* **Activity**: Everything in the records below should be printed exactly, except the pictures.

======== Material supplied

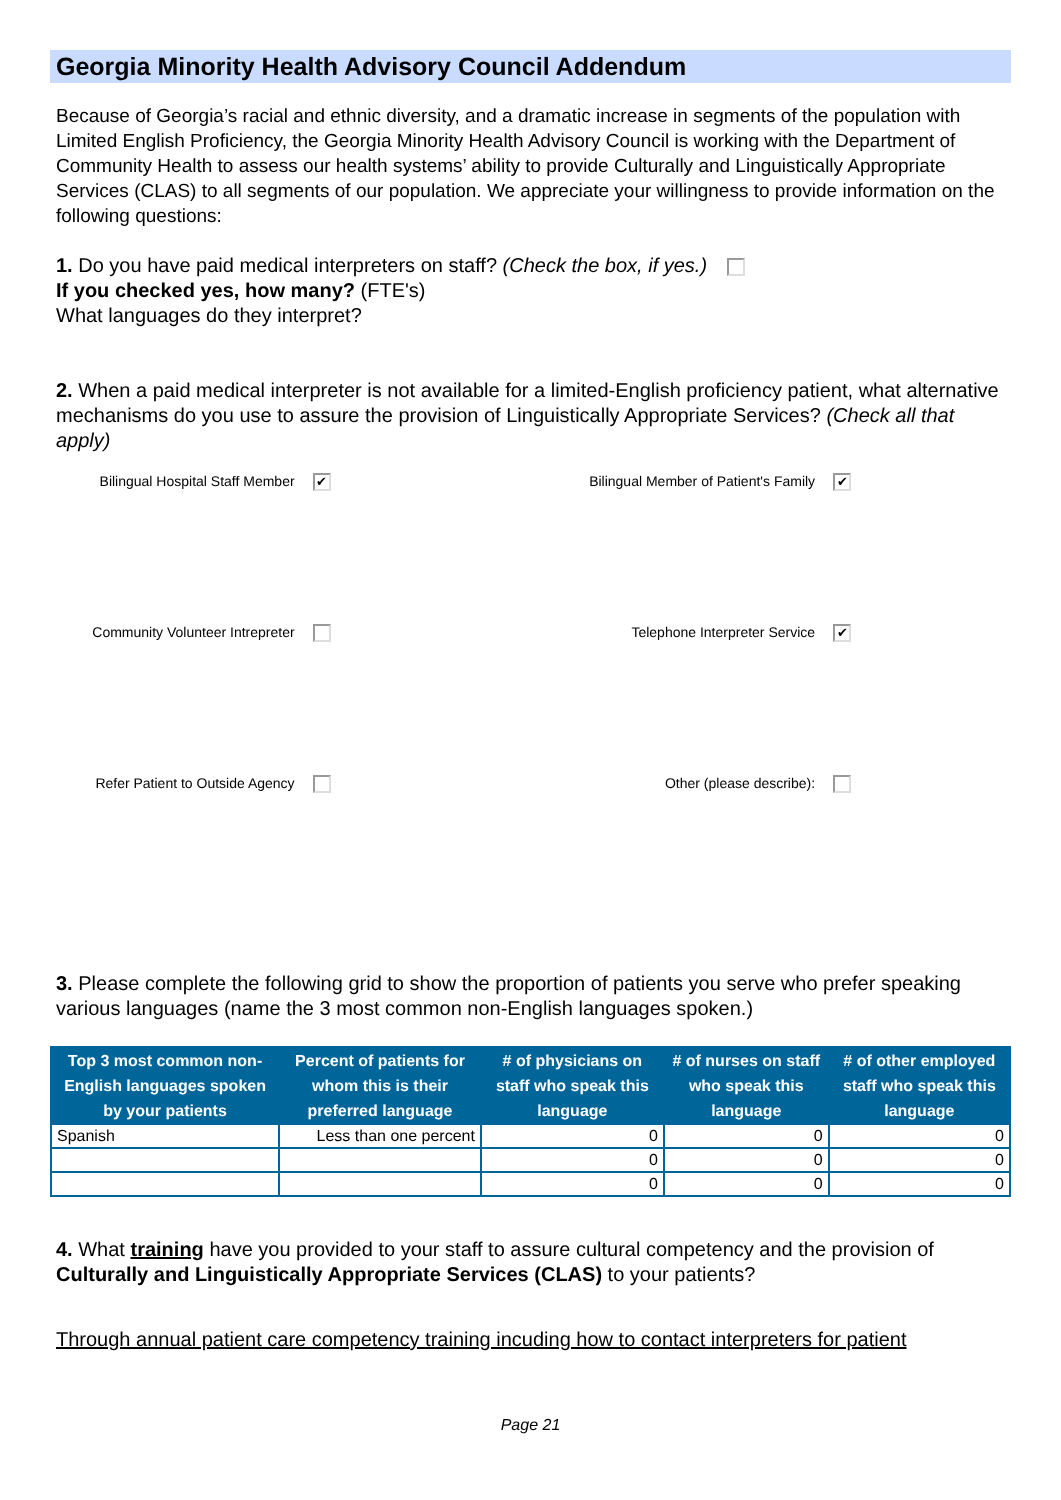Georgia Minority Health Advisory Council Addendum
Because of Georgia’s racial and ethnic diversity, and a dramatic increase in segments of the population with Limited English Proficiency, the Georgia Minority Health Advisory Council is working with the Department of Community Health to assess our health systems’ ability to provide Culturally and Linguistically Appropriate Services (CLAS) to all segments of our population. We appreciate your willingness to provide information on the following questions:
1. Do you have paid medical interpreters on staff? (Check the box, if yes.)
If you checked yes, how many? (FTE's)
What languages do they interpret?
2. When a paid medical interpreter is not available for a limited-English proficiency patient, what alternative mechanisms do you use to assure the provision of Linguistically Appropriate Services? (Check all that apply)
Bilingual Hospital Staff Member ✔
Bilingual Member of Patient's Family ✔
Community Volunteer Intrepreter
Telephone Interpreter Service ✔
Refer Patient to Outside Agency
Other (please describe):
3. Please complete the following grid to show the proportion of patients you serve who prefer speaking various languages (name the 3 most common non-English languages spoken.)
| Top 3 most common non-English languages spoken by your patients | Percent of patients for whom this is their preferred language | # of physicians on staff who speak this language | # of nurses on staff who speak this language | # of other employed staff who speak this language |
| --- | --- | --- | --- | --- |
| Spanish | Less than one percent | 0 | 0 | 0 |
| | | 0 | 0 | 0 |
| | | 0 | 0 | 0 |
4. What training have you provided to your staff to assure cultural competency and the provision of Culturally and Linguistically Appropriate Services (CLAS) to your patients?
Through annual patient care competency training incuding how to contact interpreters for patient
Page 21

================

* **Result**:
Georgia Minority Health Advisory Council Addendum
Because of Georgia’s racial and ethnic diversity, and a dramatic increase in segments of the population with Limited English Proficiency, the Georgia Minority Health Advisory Council is working with the Department of Community Health to assess our health systems’ ability to provide Culturally and Linguistically Appropriate Services (CLAS) to all segments of our population. We appreciate your willingness to provide information on the following questions:
1. Do you have paid medical interpreters on staff? (Check the box, if yes.)
If you checked yes, how many? (FTE's)
What languages do they interpret?
2. When a paid medical interpreter is not available for a limited-English proficiency patient, what alternative mechanisms do you use to assure the provision of Linguistically Appropriate Services? (Check all that apply)
Bilingual Hospital Staff Member ✔
Bilingual Member of Patient's Family ✔
Community Volunteer Intrepreter
Telephone Interpreter Service ✔
Refer Patient to Outside Agency
Other (please describe):
3. Please complete the following grid to show the proportion of patients you serve who prefer speaking various languages (name the 3 most common non-English languages spoken.)
| Top 3 most common non-English languages spoken by your patients | Percent of patients for whom this is their preferred language | # of physicians on staff who speak this language | # of nurses on staff who speak this language | # of other employed staff who speak this language |
| --- | --- | --- | --- | --- |
| Spanish | Less than one percent | 0 | 0 | 0 |
| | | 0 | 0 | 0 |
| | | 0 | 0 | 0 |
4. What training have you provided to your staff to assure cultural competency and the provision of Culturally and Linguistically Appropriate Services (CLAS) to your patients?
Through annual patient care competency training incuding how to contact interpreters for patient
Page 21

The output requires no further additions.